A turn whose items are entirely sub-agent output, or any other items that don't contribute to LLM history, still counts against { turns: N } but contributes no messages. This keeps the windowing logic at the request level. If sub-agent-heavy turns become common in your flow, prefer a token budget.

Tool-aware compaction (rewriting older tool calls into shorter summaries) and goal-aware pruning (dropping turns that aren't relevant to the current goal) are deliberately not part of this default. They belong to higher-level patterns that layer on top of this windowing primitive.

Authoring the prompt as an external file

A generator's prompt can live in a separate .md file instead of inline TypeScript.
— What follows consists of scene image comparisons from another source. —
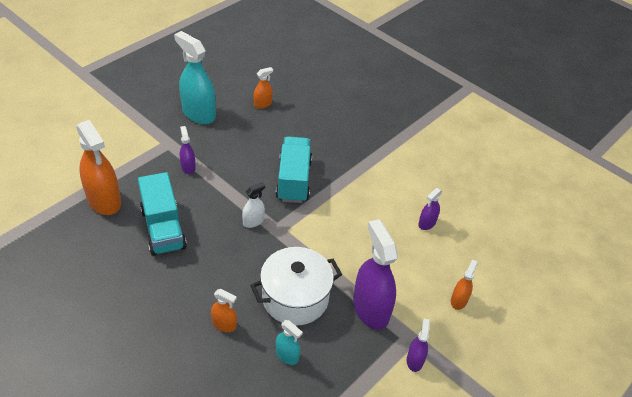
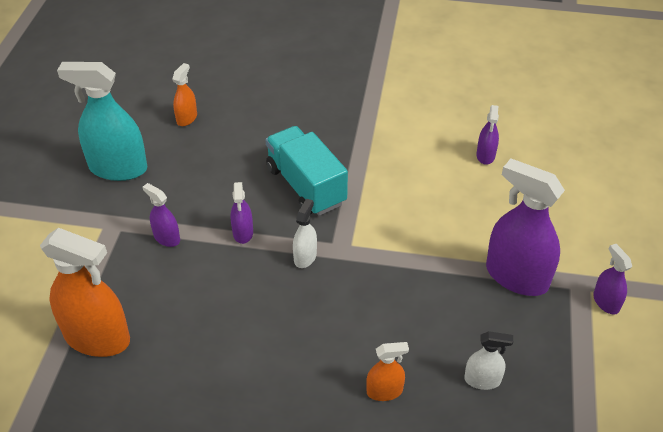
camera: 30 degrees left, 0 degrees up
(163, 228) = (207, 327): turquoise truck -> none
(231, 187) = (243, 233): none -> purple spray bottle
(287, 355) = (482, 380): turquoise spray bottle -> white spray bottle
(295, 298) = (431, 313): white pot -> none
(458, 300) = (587, 216): orange spray bottle -> none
The body is a LiquidJS template, so it can read the generator's input, the block context, and the resolved config. See Prompts as Markdown for the full format.

The context model carries over with one addition worth knowing here. By default the framework still appends the aggregated XML context after the rendered system prompt, exactly as described above. If the template includes a <context> block, that default append is suppressed and the template owns the context position: it can reorder keys, conditionally include them, or restructure them.

The template reads the aggregated context through config.context, a Record<string, string> keyed by XML tag name. That map is the post-resolution result of the context: slot plus every capability contribution. It is a read surface for rendering, not a second place to author context. You still declare context on the context: slot; the template only reads the computed result.